[EXERCISE DIRECTIONS]:
The data below should be transcribed in full, with no picture included.

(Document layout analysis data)
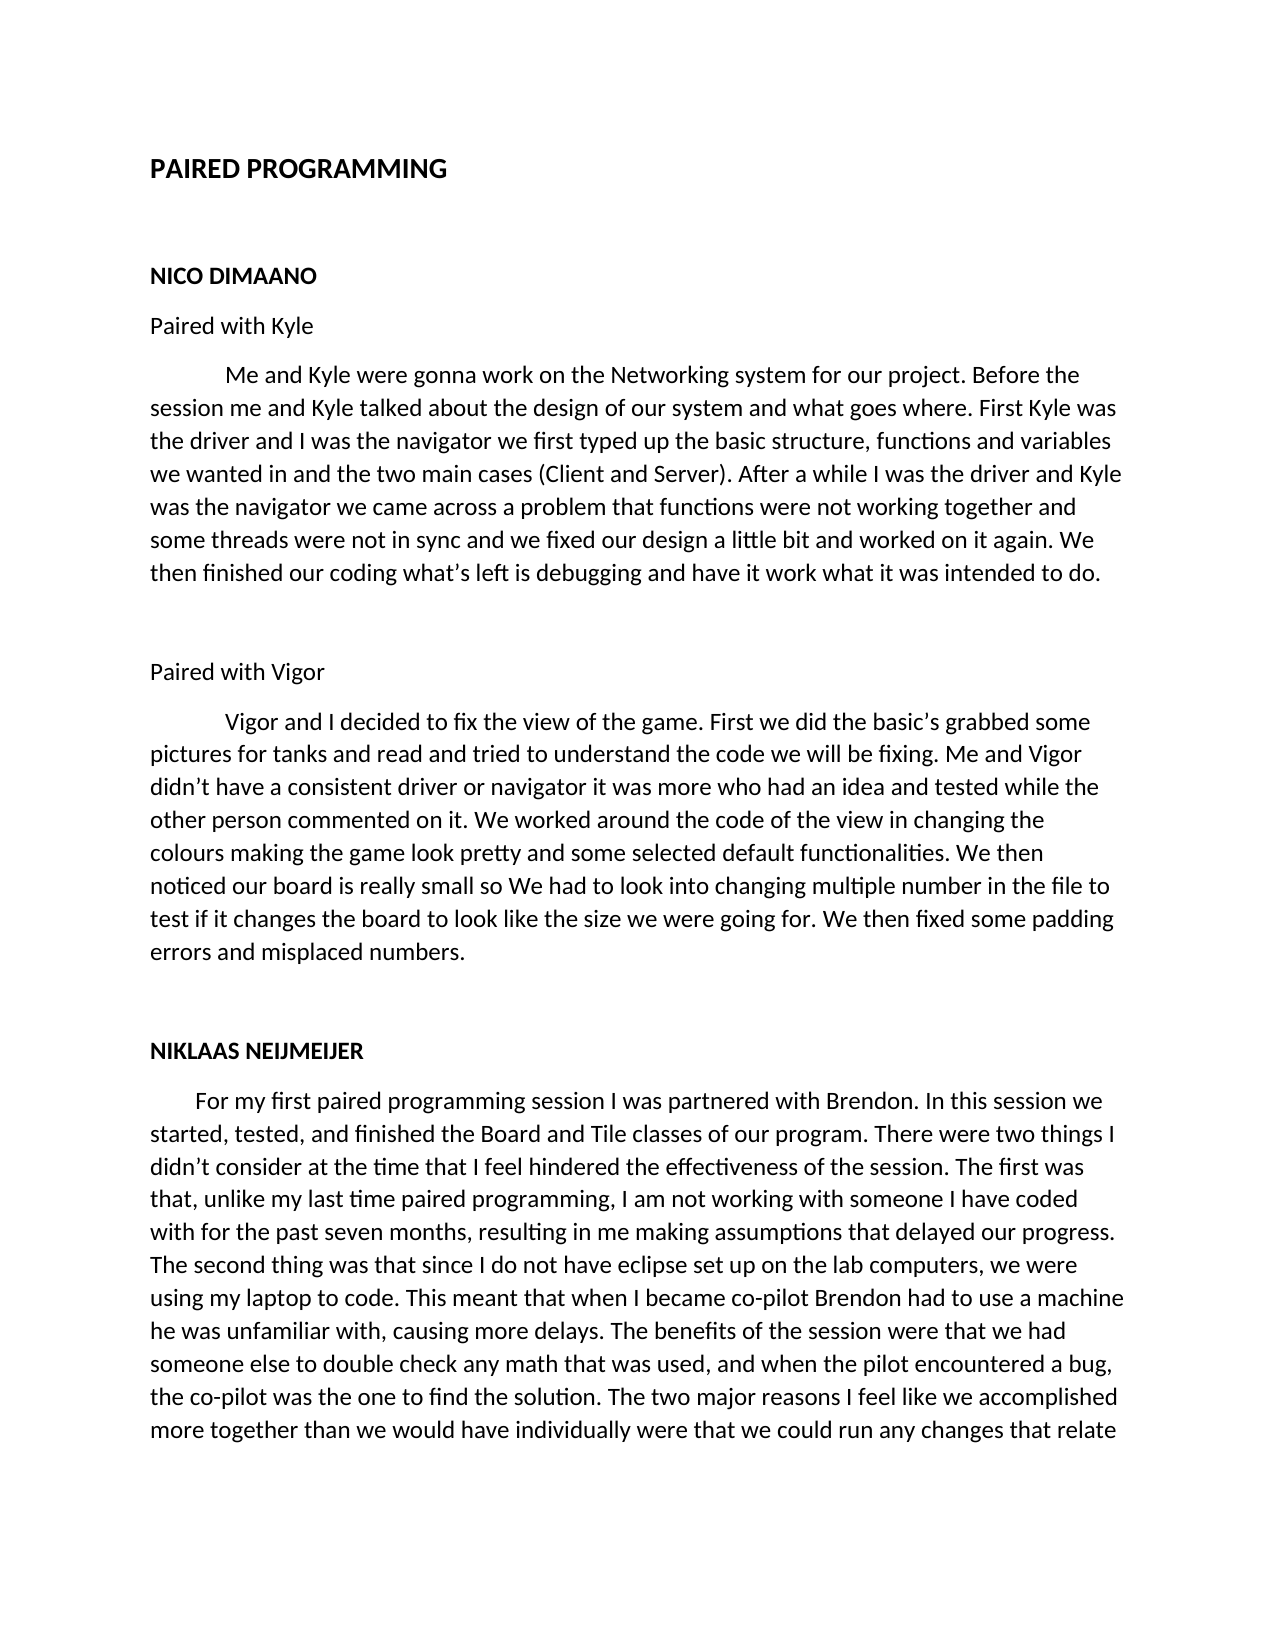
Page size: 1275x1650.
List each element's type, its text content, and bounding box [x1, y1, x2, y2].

text Paired with Kyle [150, 310, 1125, 340]
text NIKLAAS NEIJMEIJER [150, 1035, 1125, 1066]
text Paired with Vigor [150, 656, 1125, 687]
text NICO DIMAANO [150, 260, 1125, 291]
text For my first paired programming session I was partnered with Brendon. In this session we started, tested, and finished the Board and Tile classes of our program. There were two things I didn’t consider at the time that I feel hindered the effectiveness of the session. The first was that, unlike my last time paired programming, I am not working with someone I have coded with for the past seven months, resulting in me making assumptions that delayed our progress. The second thing was that since I do not have eclipse set up on the lab computers, we were using my laptop to code. This meant that when I became co-pilot Brendon had to use a machine he was unfamiliar with, causing more delays. The benefits of the session were that we had someone else to double check any math that was used, and when the pilot encountered a bug, the co-pilot was the one to find the solution. The two major reasons I feel like we accomplished more together than we would have individually were that we could run any changes that relate to other people’s by the partner, rather than unilaterally changing it, and I, personally, am less distractible when working with someone else than I am when working alone. [150, 1085, 1125, 1444]
text Vigor and I decided to fix the view of the game. First we did the basic’s grabbed some pictures for tanks and read and tried to understand the code we will be fixing. Me and Vigor didn’t have a consistent driver or navigator it was more who had an idea and tested while the other person commented on it. We worked around the code of the view in changing the colours making the game look pretty and some selected default functionalities. We then noticed our board is really small so We had to look into changing multiple number in the file to test if it changes the board to look like the size we were going for. We then fixed some padding errors and misplaced numbers. [150, 706, 1125, 967]
text PAIRED PROGRAMMING [150, 150, 1125, 186]
text Me and Kyle were gonna work on the Networking system for our project. Before the session me and Kyle talked about the design of our system and what goes where. First Kyle was the driver and I was the navigator we first typed up the basic structure, functions and variables we wanted in and the two main cases (Client and Server). After a while I was the driver and Kyle was the navigator we came across a problem that functions were not working together and some threads were not in sync and we fixed our design a little bit and worked on it again. We then finished our coding what’s left is debugging and have it work what it was intended to do. [150, 359, 1125, 587]
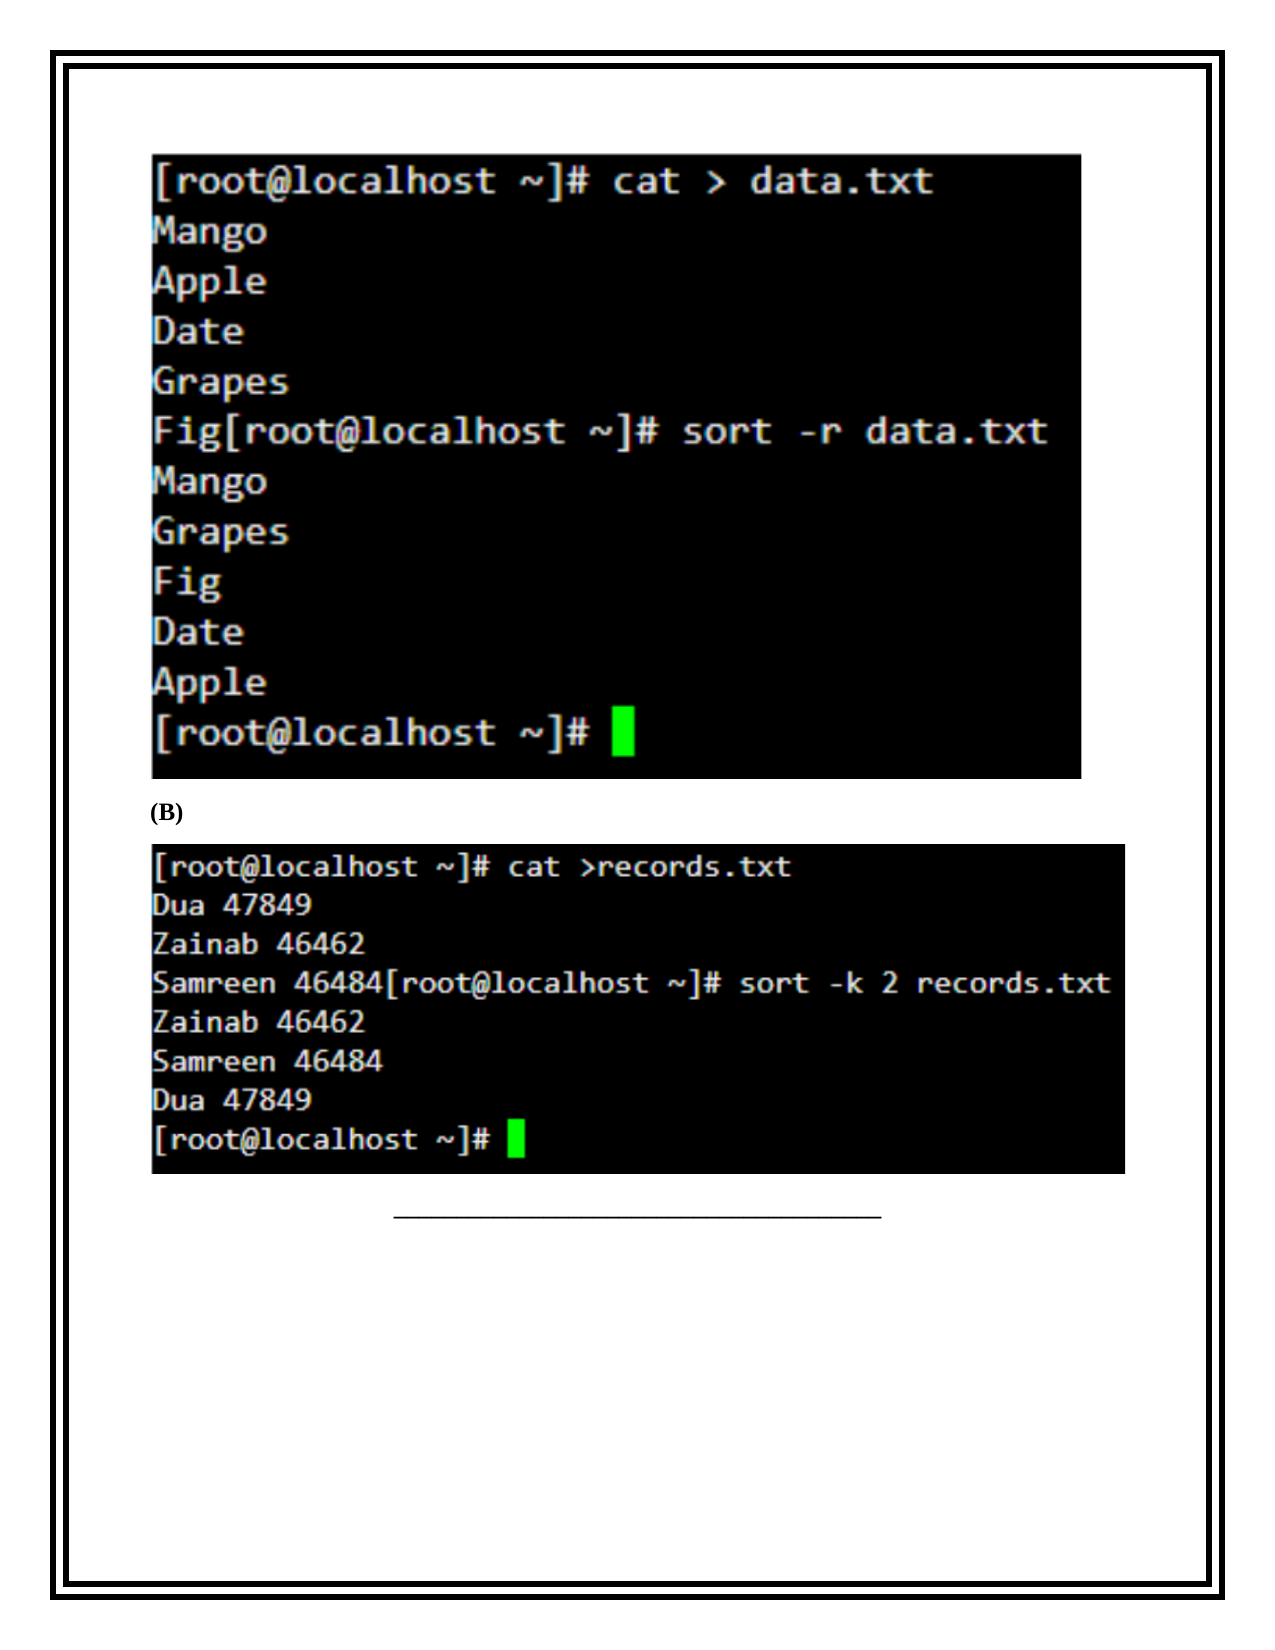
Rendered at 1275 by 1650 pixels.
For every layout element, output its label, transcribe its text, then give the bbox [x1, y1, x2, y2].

picture [150, 844, 1125, 1174]
text (B) [150, 797, 1125, 826]
text _______________________________________ [150, 1192, 1125, 1221]
picture [150, 150, 1082, 779]
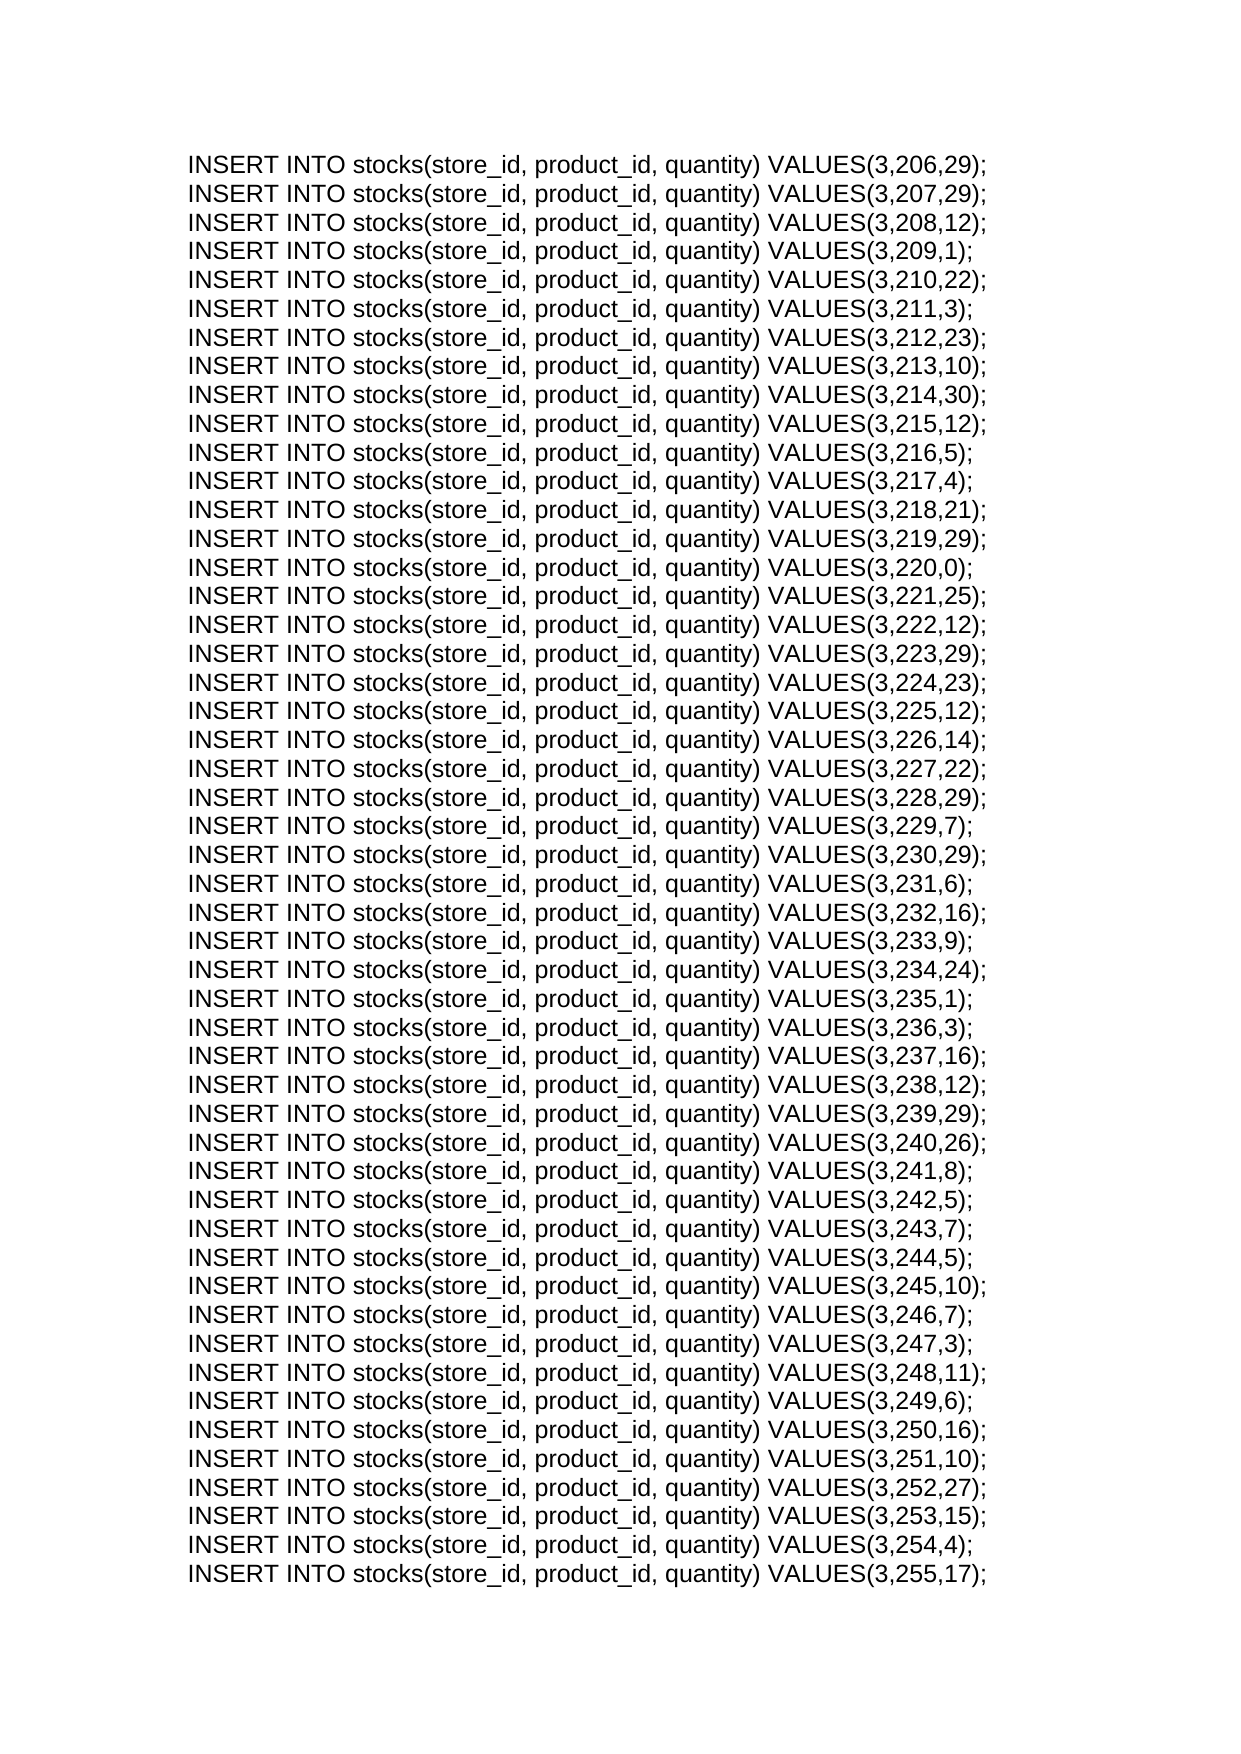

[SOLUTION BELOW]:
Page size: 1275x1650.
List each element's type, its text content, and bounding box [x1, y1, x2, y2].

text Paired with Kyle [150, 310, 1125, 340]
text NIKLAAS NEIJMEIJER [150, 1035, 1125, 1066]
text Paired with Vigor [150, 656, 1125, 687]
text NICO DIMAANO [150, 260, 1125, 291]
text For my first paired programming session I was partnered with Brendon. In this session we started, tested, and finished the Board and Tile classes of our program. There were two things I didn’t consider at the time that I feel hindered the effectiveness of the session. The first was that, unlike my last time paired programming, I am not working with someone I have coded with for the past seven months, resulting in me making assumptions that delayed our progress. The second thing was that since I do not have eclipse set up on the lab computers, we were using my laptop to code. This meant that when I became co-pilot Brendon had to use a machine he was unfamiliar with, causing more delays. The benefits of the session were that we had someone else to double check any math that was used, and when the pilot encountered a bug, the co-pilot was the one to find the solution. The two major reasons I feel like we accomplished more together than we would have individually were that we could run any changes that relate to other people’s by the partner, rather than unilaterally changing it, and I, personally, am less distractible when working with someone else than I am when working alone. [150, 1085, 1125, 1444]
text Vigor and I decided to fix the view of the game. First we did the basic’s grabbed some pictures for tanks and read and tried to understand the code we will be fixing. Me and Vigor didn’t have a consistent driver or navigator it was more who had an idea and tested while the other person commented on it. We worked around the code of the view in changing the colours making the game look pretty and some selected default functionalities. We then noticed our board is really small so We had to look into changing multiple number in the file to test if it changes the board to look like the size we were going for. We then fixed some padding errors and misplaced numbers. [150, 706, 1125, 967]
text PAIRED PROGRAMMING [150, 150, 1125, 186]
text Me and Kyle were gonna work on the Networking system for our project. Before the session me and Kyle talked about the design of our system and what goes where. First Kyle was the driver and I was the navigator we first typed up the basic structure, functions and variables we wanted in and the two main cases (Client and Server). After a while I was the driver and Kyle was the navigator we came across a problem that functions were not working together and some threads were not in sync and we fixed our design a little bit and worked on it again. We then finished our coding what’s left is debugging and have it work what it was intended to do. [150, 359, 1125, 587]
Rendered at 1275 by 1650 pixels.
For every layout element, output its label, transcribe its text, then give the bbox [x1, y1, x2, y2].

picture [150, 844, 1125, 1174]
text (B) [150, 797, 1125, 826]
text _______________________________________ [150, 1192, 1125, 1221]
picture [150, 150, 1082, 779]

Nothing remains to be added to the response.